While the Chips Act focuses on attracting new manufacturing, SEMI and other industry voices, like ESIA, have called for broader support. This includes incentives for ‘legacy and foundational’ chip production and innovations essential for Europe’s green transition. Together, SEMI and ESIA represent leading players such as ASML, Infineon, and STMicroelectronics.

A revamped Chips Act would not only counter state-subsidised competition from China but also enhance Europe’s semiconductor supply chain resilience, crucial for its economic and technological independence.

EU ends tax aid probes into major companies

The European Commission announced the closure of its state aid investigations into tax rulings granted to Amazon, Fiat, and Starbucks by Luxembourg and the Netherlands. Initially, the Commission had ruled in 2015 and 2017 that these nations provided the companies with selective tax advantages that breached EU state aid rules. The allegations were part of broader efforts to address unfair tax practices within the European Union.

EU courts, however, annulled the Commission’s decisions in subsequent legal challenges, ruling that the tax arrangements did not constitute illegal state aid. As a result, the Commission concluded that the companies had not violated EU rules and formally ended the investigations.
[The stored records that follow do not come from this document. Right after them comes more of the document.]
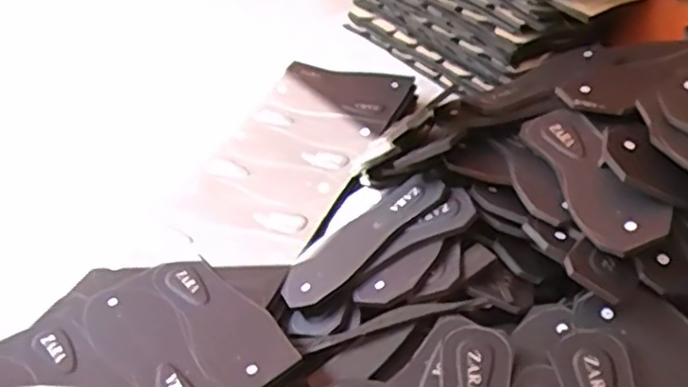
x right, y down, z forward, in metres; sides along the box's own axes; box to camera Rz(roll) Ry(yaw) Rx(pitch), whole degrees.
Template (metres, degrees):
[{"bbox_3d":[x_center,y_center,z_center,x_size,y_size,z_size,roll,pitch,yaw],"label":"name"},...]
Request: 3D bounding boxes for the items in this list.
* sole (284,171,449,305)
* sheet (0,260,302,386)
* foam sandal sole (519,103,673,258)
[{"bbox_3d":[0.023,0.057,0.858,0.252,0.012,0.092,-40,35,-9],"label":"sole"},{"bbox_3d":[-0.270,0.201,0.742,0.352,0.023,0.272,-25,43,-29],"label":"sheet"},{"bbox_3d":[0.295,-0.026,0.784,0.088,0.015,0.251,-31,41,9],"label":"foam sandal sole"}]

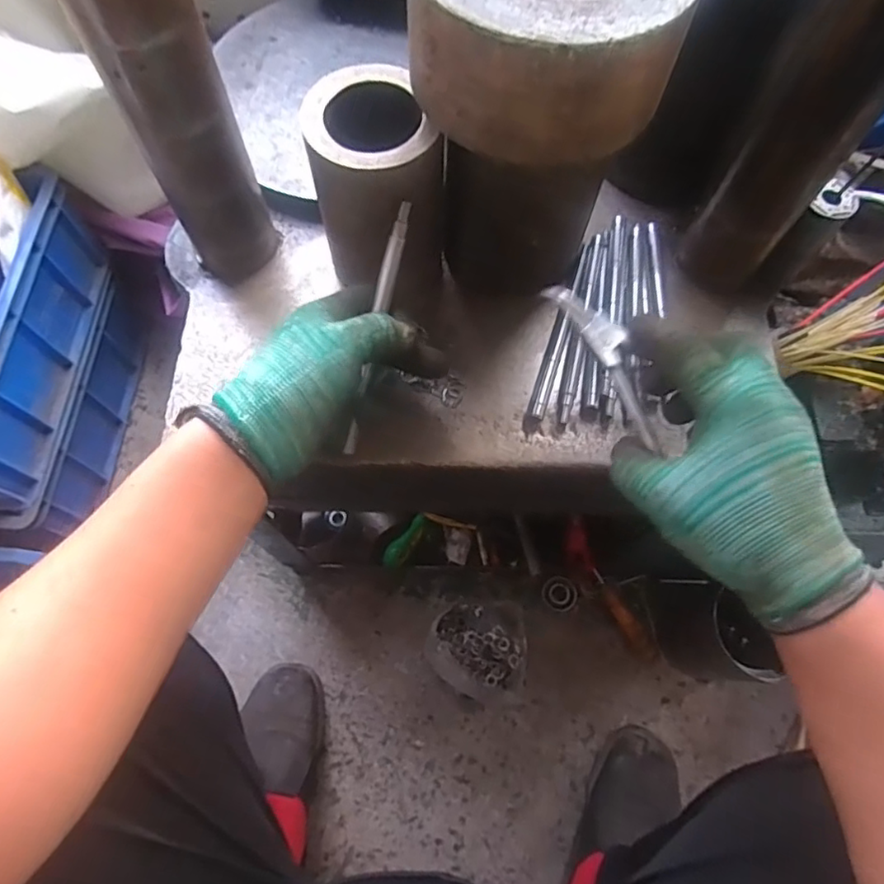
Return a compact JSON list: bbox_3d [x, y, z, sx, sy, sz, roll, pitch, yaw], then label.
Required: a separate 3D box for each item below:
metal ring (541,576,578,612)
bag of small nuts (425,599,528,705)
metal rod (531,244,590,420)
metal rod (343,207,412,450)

The cases underscore the complexities of enforcing tax harmonisation across EU member states. Critics of the initial rulings argued that such cases reflect the challenges of balancing national tax sovereignty with EU-wide competition regulations. The closures may also influence future policies on corporate taxation in Europe.

Privacy battle brings WhatsApp to highest EU court

WhatsApp has taken its legal dispute over a €225 million fine to the Court of Justice of the European Union (CJEU). The fine, issued by Ireland’s data protection authority in 2021, stemmed from complaints about the company’s handling of personal data. The penalty increased after intervention by the European Data Protection Board (EDPB).

An earlier challenge to the fine was dismissed by the General Court, the EU’s second-highest tribunal, which ruled that WhatsApp was not directly affected by the EDPB’s decision. The court also noted that the Irish watchdog retained some discretion over the final ruling. WhatsApp has now appealed, arguing that the EDPB’s decisions have direct legal consequences.

Hans-Georg Kamann, representing WhatsApp, told the CJEU that the current framework is flawed and could affect future administrative processes across the EU. The appeal is seen as a critical test of how much influence EU bodies can wield over national regulators in privacy matters.

The CJEU is expected to issue a decision on the case, formally known as C-97/23 P WhatsApp Ireland v European Data Protection Board, in 2024.